Konu hakkında yazılacak çok şey var. Daha önceki bir yazımda krizin çözümünde yeşil kapitalizmden medet ummanının büyük bir gaflet olduğunu, esasında bu gidişatla yakın bir gelecekte kapitalizmin de kalmayacağını ancak kapitalist aktörlerin bu gerçeği kavrayamayacak düzeyde şizofrenik bir gerçek dışılık psikolojisi içerisinde olduklarını belirtmiştim.

Sonuç olarak özetle şunu söyleyeyim; Dünya çok ciddi bir iklim krizinin içinde ve çok büyük iklim felaketlerinin eşiğindedir. Bu krizin önlenmesi için öncelikle krizin nedeni olan kapitalist-metacı üretim ve tüketim sistemini sorgulayarak, değiştirerek işe başlamak gerekir. Buna rağmen çözüm sürecini başlatırken bile, karbon ekonomisi veya karbon piyasası adı altına yeni bir “kapitalist büyüme” modelinin dünyada yerleştirilmeye çalışılması, yani krizden fırsatlar çıkarılmaya çalışılması kapitalizmin bir çıldırısıdır.

Evet bu çervede yeni bir dünya ticaret sistemi inşa ediliyor. Bu sisteme dahil olmayan ülkelerin ciddi yaptırımlara maruz kalacağı, şirketlerin büyük vergilerle rekabet gücü kırılacağı ilan edilmiş durumda.

Ancak bütün bu girişimler iklim sorununu çözmüyor, iklim adaletsizliğini ise daha da derinleştiriyor.

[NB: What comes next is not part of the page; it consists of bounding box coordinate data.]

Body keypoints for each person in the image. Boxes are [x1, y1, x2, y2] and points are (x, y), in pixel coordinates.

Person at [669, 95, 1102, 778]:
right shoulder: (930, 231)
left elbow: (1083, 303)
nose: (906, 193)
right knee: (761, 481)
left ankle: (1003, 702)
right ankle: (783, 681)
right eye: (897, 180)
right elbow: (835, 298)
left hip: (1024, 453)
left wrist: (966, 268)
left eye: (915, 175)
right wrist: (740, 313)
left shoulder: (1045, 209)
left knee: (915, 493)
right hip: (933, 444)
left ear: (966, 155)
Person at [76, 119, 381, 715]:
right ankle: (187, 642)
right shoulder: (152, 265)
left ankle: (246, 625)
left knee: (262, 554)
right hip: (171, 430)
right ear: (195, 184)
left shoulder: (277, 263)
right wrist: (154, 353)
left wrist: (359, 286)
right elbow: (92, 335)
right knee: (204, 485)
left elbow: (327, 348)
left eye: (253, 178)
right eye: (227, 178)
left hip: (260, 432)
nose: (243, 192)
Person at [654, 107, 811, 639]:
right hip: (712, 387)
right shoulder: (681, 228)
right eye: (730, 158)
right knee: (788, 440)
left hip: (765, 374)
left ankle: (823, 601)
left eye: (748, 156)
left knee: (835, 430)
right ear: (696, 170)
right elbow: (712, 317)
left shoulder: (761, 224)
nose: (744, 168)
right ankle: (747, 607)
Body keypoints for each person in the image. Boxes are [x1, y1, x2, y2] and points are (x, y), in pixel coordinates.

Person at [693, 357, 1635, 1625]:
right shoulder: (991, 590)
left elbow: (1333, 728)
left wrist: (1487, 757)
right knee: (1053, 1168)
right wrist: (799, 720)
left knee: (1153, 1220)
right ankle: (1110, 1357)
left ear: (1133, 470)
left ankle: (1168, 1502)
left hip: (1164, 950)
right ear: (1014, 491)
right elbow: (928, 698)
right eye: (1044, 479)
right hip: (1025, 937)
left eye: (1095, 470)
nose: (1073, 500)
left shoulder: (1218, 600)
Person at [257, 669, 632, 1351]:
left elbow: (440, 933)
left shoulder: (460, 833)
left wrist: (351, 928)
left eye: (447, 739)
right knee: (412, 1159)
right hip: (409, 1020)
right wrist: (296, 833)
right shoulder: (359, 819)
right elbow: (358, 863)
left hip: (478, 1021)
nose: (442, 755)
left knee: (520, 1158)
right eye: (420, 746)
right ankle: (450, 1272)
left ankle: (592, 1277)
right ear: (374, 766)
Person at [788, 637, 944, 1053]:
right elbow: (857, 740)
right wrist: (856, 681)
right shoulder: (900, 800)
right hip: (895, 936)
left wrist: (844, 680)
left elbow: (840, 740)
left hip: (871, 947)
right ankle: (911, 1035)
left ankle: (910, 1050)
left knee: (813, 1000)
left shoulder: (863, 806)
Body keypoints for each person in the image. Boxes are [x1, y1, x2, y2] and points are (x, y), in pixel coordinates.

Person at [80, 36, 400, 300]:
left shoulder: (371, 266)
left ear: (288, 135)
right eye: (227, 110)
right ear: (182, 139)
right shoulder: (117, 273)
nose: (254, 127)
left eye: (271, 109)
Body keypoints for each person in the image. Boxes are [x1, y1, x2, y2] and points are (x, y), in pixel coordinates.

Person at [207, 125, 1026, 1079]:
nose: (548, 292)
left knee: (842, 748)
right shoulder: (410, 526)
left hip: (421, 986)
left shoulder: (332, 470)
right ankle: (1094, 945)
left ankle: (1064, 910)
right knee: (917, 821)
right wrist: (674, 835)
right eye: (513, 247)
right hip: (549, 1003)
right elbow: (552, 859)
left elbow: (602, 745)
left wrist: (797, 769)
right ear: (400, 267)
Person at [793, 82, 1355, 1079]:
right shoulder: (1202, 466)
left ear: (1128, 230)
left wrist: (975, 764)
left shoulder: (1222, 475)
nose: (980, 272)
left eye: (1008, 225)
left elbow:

Newyorklu tüketiciyi sırtında taşıyan Çorumlu çiftçinin durumunu da değiştirmiyor, değiştirmeyecek.

Bu anlamda en başta bahsettiğimiz “İklim Yasası”nın aslında bir iklim yasası değil, Türkiye’nin yeşil kapitalist yeni dünya ticaret sistemine entegre olmasını sağlamayı hedefleyen bir ticaret yasası, daha doğru bir ifadeyle “iklim ticareti yasası” olduğunu belirtmek gerekir.

Akdeniz iklim kuşağında olan ülkemizin 25-30 yıl sonra sınırlarına dayanacağı öngörülen milyonlarca “agresif” iklim göçmeniyle ilgili bir önleyici politika içermeyen, en büyük iklim sorunlarından biri olarak kabul edilen göç ile ilgili tek kelime düzenleme içermeyen bir yasa iklim yasası olabilir mi zaten?

Ayrıca iklim yasası, diğer bütün yasaları etkileyecek olan temel çerçeve yasa olarak düzenlenmeli, geniş katılımla bir bilimsel tartışma süzgecinden geçirildikten sonra, gelecekte olası iklim sorunlarını içerecek bir bütünlükte ve genişlikte olmalıdır.